#### Archive

Category Archives for "Machine Learning Methods"

## Difference in Difference Estimation [Notes]

Difference in Difference estimation is a linear regression methodology used to analyse the effect of some event in time (the treatment) by comparing results over time. The idea is to compare data before and after the treatment. If the treatment was effective then you will find material differences in the outcomes for the target variable, or Y.

Before and After. This is a basic comparison of means for the time periods before and after treatment. For this specification we assume the target (Y) in the post-treatment period is equal to the target (Y) in the pre-treatment period in the absence of treatment. Thus, any change is attributable to the treatment.

Difference in Difference estimation is the natural extension of the before and after analysis is to include a control group for comparison. The difference in difference specification allows us to do this. We can compare Y as we did for the before and after analysis. We can also compare Ys between treated and untreated groups. To complete a difference in difference specification we use two dummy variables that partition the sample into four groups. The first dummy variable, treatment, partitions the sample in two halves based on their treatment status. The second dummy variable, post, partitions the halves in quarters based on the time period.
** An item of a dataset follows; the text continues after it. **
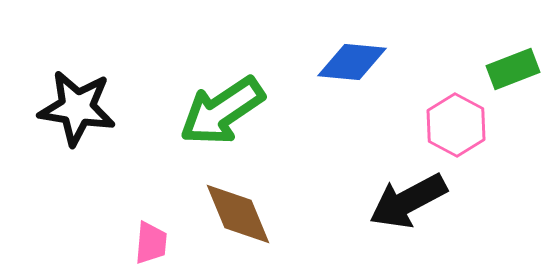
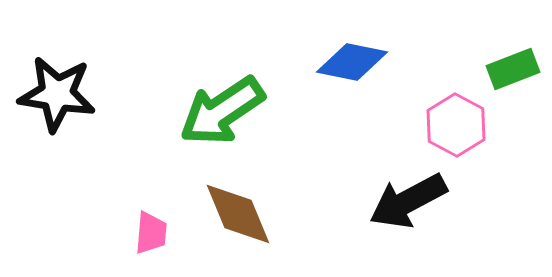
blue diamond: rotated 6 degrees clockwise
black star: moved 20 px left, 14 px up
pink trapezoid: moved 10 px up
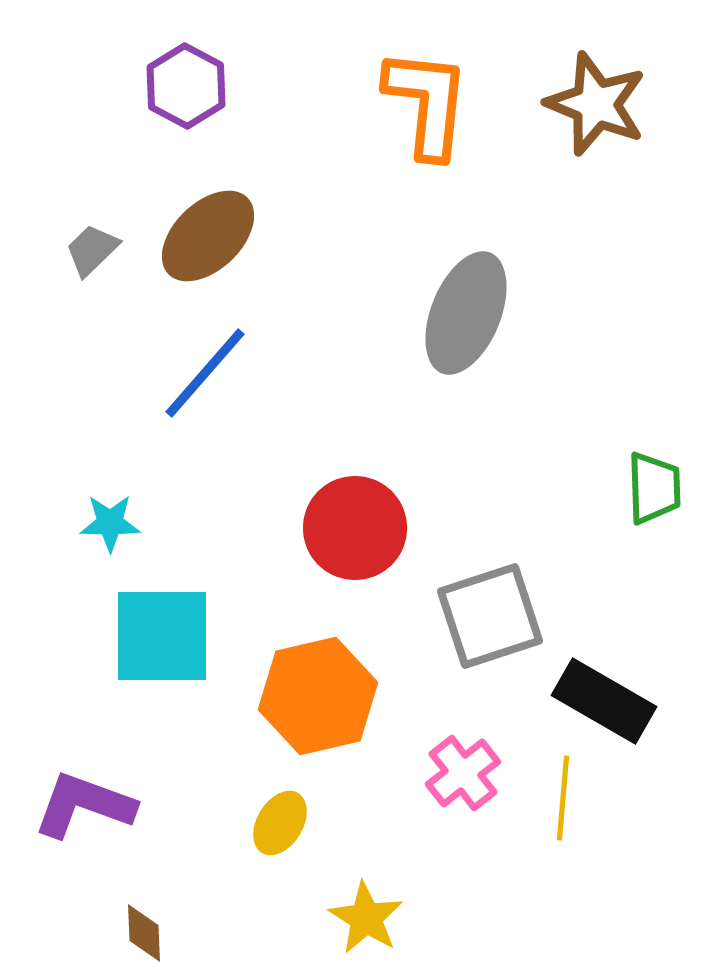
We then interact treatment and post (Post*Treatment); the coefficient on Post*Treatment estimates the statistical difference in Y.

​The Model:

Y = B0 + B1*Post + B2*Treatment + B3*Post*Treatment.

• Y, is the target variable we are interested in estimating.
• Post, is a binary dummy variable indicating whether an observation is in the post treatment period.
• Treatment, is a binary dummy variable indicating whether an received treatment or not.
• B3 is the estimator, the coefficient on Post*Treatment.